The RIAA will never snuff out file sharing. There are millions of private ftp servers all over the world to which they have no access. There are millions of private groups that trade privately by the mail or other means. There are means to hide the IP addresses to keep things really private. So what is the ultimate aim of the RIAA? Surely they don't think they will win this war. Perhaps a few battles, but not the war.
So if I keep a spare drive of the same type as my main storage media that has plenty clean/authorized content... write a little extra to it to make "recent content" then swap it with the drive that had all my mp3's... how exactly would you know? This assumes also of course that swap/etc are also stored on said drive and not the root drive?
Of course, unless you are really doing something you know is wrong and/or are really paranoid - why bother? I'm sure as heck not going to invest in a spare 160GB drive to spare in mild event that the MPAA/RIAA or anyone else come a'knockin. I'd rather spend my money other places
And I have no moral problem lying under oath to those bastards.
To further the parent. You aren't lying to the RIAA, you are lying to a judge. That's a crime in itself... so even if you get off the hook for fileswapping you can be nailed for perjury. What differentiates a situation where I am UNABLE to comply from a situation where I AM able, but FAIL to comply?? Now I do believe you aren't required to incriminate yourself anyhow, they have to prove you committed the crime... let your lawyer do the talking in this case. Once you start talking though, you aren't allowed to be so selective. You might tell the truth but be omissive in some ways and still get off... but if you get caught in a lie you're quite screwed.

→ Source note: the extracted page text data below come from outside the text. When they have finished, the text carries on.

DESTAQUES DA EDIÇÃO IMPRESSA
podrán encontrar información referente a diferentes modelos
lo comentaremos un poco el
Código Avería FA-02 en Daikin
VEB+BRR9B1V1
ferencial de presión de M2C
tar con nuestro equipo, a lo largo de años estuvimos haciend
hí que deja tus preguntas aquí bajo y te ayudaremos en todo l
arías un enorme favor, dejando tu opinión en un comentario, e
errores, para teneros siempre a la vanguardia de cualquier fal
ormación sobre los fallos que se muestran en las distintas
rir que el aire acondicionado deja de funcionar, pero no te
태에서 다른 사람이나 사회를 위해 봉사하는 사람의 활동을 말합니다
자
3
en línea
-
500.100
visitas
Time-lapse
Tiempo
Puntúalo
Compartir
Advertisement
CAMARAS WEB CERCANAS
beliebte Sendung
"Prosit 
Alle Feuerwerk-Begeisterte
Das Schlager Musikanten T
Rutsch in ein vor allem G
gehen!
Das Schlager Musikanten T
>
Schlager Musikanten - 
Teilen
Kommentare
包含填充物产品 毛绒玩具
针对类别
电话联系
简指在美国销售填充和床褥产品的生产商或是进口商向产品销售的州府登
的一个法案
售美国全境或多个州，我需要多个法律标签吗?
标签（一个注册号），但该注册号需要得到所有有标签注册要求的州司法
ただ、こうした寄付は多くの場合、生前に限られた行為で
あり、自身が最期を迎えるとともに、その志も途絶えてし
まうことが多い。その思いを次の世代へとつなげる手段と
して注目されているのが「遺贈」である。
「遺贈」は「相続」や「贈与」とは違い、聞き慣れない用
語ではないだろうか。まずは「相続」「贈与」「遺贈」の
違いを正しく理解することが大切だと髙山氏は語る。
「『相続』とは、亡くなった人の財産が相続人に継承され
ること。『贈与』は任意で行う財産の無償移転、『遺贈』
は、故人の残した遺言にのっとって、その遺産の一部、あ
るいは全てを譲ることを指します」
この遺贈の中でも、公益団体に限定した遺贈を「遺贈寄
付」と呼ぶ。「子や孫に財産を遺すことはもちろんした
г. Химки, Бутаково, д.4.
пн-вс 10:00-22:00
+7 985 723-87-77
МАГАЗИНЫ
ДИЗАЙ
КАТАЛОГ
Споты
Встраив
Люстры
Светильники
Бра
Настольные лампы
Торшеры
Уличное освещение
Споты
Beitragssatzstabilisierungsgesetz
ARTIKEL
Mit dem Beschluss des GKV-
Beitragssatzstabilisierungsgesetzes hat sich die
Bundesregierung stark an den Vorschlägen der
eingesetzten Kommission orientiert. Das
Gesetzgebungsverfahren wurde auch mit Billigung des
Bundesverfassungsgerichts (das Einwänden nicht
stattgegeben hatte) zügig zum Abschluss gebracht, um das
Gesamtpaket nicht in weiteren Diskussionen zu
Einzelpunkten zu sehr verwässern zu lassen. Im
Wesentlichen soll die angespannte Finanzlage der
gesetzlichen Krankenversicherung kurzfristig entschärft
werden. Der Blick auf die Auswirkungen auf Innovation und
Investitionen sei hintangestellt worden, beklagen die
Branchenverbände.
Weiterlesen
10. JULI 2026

you're no better than the burger-flipper down at McDonalds
I never claimed to be better than anyone! Do you believe in the divine right of kings? people working at McDonalds bust ass everyday, its hard work. I don't know where you got the impression I was anti-CD sales. I'm not. I'm anti-suit, anti-corporate, anti-riaa. Do you have any idea how much of a cut the record labels make off of a $10 CD its atleast 70%.